■ Resuelva lo siguiente
A. Según el texto sobre la corriente de Yucatán, ¿qué periodos presentan las ondas atrapadas a la costa que registraron Dubranna et al. (2011)?
B. Actualice el fragmento del texto sobre la corriente de Yucatán que va de "En este trabajo" a "una investigación intensiva.", ambos incluidos, y cambie "simulaciones numéricas" por "modelos numéricos".

■ Texto para revisar
#####

En este trabajo se demuestra, a partir de observaciones, la conexión fuerte entre la circulación del norte del Caribe y los modos de variabilidad de la corriente en el canal de Yucatán deducidos con anterioridad a partir de simulaciones numéricas (e.g., Cetina et al. 2006). No obstante, la estructura y variabilidad de la corriente de Caimán, así como el origen de la corriente de Yucatán, no son bien conocidos aún y son el objeto de una investigación intensiva.

Se encontró coherencia significativa entre los transportes de Cozumel y del núcleo de la corriente de Yucatán con periodos de un mes y 7–9 días. Ambas señales se propagan de Yucatán hacia Cozumel con un desfase temporal entre 2 y 4 días. La propagación de fase de estas señales coincide con la propagación libre de ondas atrapadas a la costa (hacia el ecuador en la frontera oeste), las cuales han sido observadas en el oeste y suroeste del golfo de México (e.g., Zavala–Hidalgo et al. 2003, Dubranna et al. 2011). Dubranna et al. (2011) registraron la presencia de ondas atrapadas a la costa a partir de mediciones de anclajes por encima de los 200 m de profundidad. Estas ondas presentan periodos de entre 6 y 10 días y longitudes de onda entre 2300 y 2700 km, para una velocidad de fase de 4 m s–1. Estos autores econtraron una correlación significativa entre estas oscilaciones y el viento en la plataforma frente a Tamaulipas, a una latitud de 24 °N. El desfase temporal observado en el presente estudio para las señales de 8 y 37 días corresponde a velocidades de fase y longitudes de onda menores que las documentadas por Dubranna et al. (2011) en el golfo de México. Por otro lado, se han observado oscilaciones ageostróficas de entre 3 y 8 días en el canal de Cozumel (Chávez et al. 2003, Ochoa et al. 2005). Se piensa que estos periodos de ageostrofía se vuelven más activos cuando un remolino cruza por la región del canal de Cozumel (Cetina et al. 2006). Son necesarios más estudios para investigar el origen de esta señal y su posible relación con el forzamiento del viento remoto o la dinámica de remolinos en la zona.

#####

■ Datos proporcionados
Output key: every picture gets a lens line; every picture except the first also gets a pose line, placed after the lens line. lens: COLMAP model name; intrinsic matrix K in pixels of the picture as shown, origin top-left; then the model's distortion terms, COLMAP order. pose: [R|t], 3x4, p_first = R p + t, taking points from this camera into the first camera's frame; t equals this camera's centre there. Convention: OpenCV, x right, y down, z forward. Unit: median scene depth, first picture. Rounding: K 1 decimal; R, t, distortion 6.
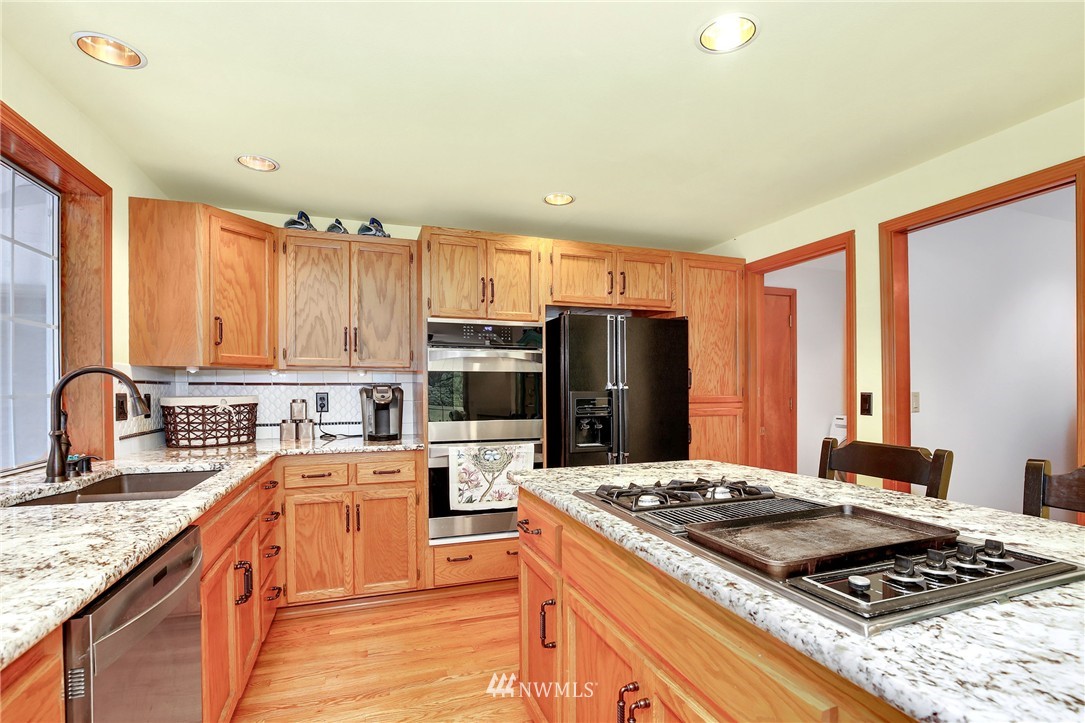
lens RADIAL K [[506.8, 0, 544.8], [0, 506.8, 395.5], [0, 0, 1]] dist [-0.027673, -0.000203]
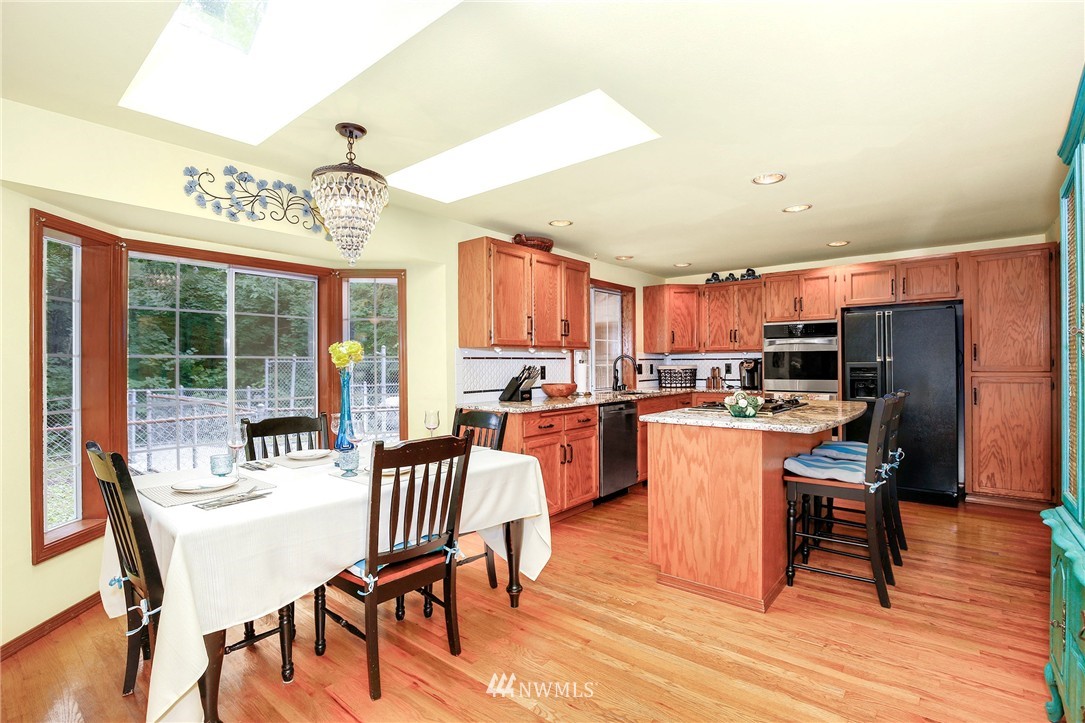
lens RADIAL K [[513.7, 0, 542.5], [0, 513.7, 361.5], [0, 0, 1]] dist [-0.028165, 0.000651]
pose [[0.520324, -0.004250, -0.853959, 0.916279], [-0.003777, 0.999966, -0.007278, 0.003640], [0.853961, 0.007013, 0.520290, -0.651216]]
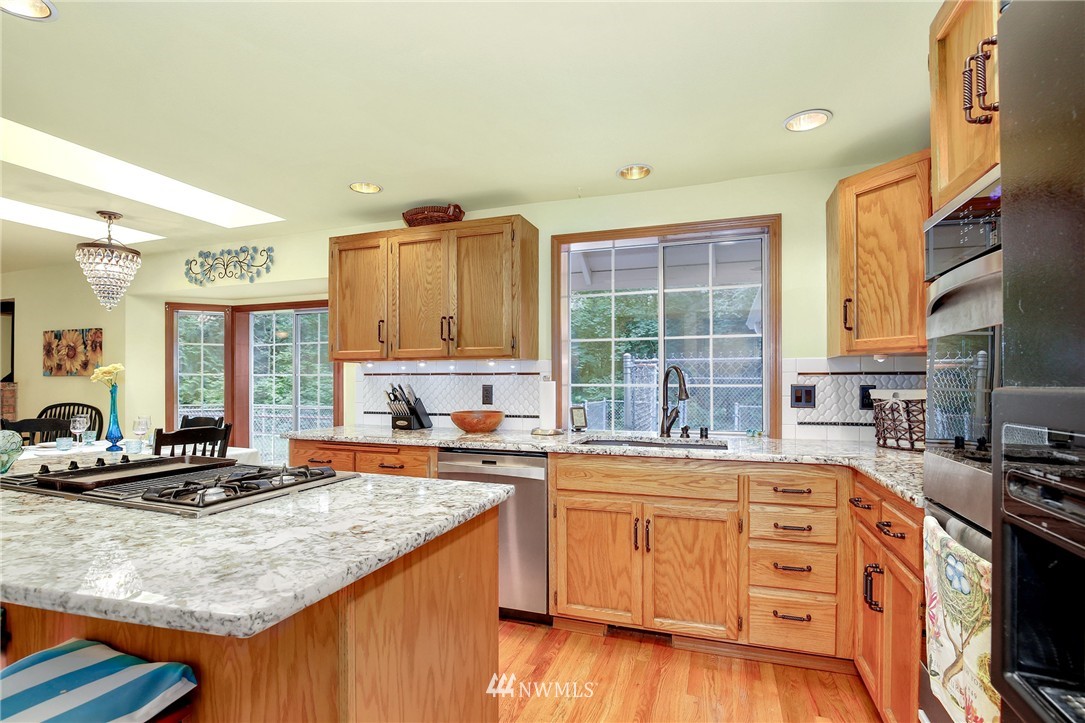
lens RADIAL K [[496.5, 0, 546.6], [0, 496.5, 379.5], [0, 0, 1]] dist [-0.025842, 0.000394]
pose [[-0.617203, -0.005197, -0.786787, 0.311105], [-0.009864, 0.999951, 0.001133, -0.008157], [0.786742, 0.008460, -0.617223, 0.957478]]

#####

■ Respuestas esperadas
A. Periodos de entre 6 y 10 días.

B.
En este trabajo se demuestra, a partir de observaciones, la conexión fuerte entre la circulación del norte del Caribe y los modos de variabilidad de la corriente en el canal de Yucatán deducidos con anterioridad a partir de modelos numéricos (e.g., Cetina et al. 2006). No obstante, la estructura y variabilidad de la corriente de Caimán, así como el origen de la corriente de Yucatán, no son bien conocidos aún y son el objeto de una investigación intensiva.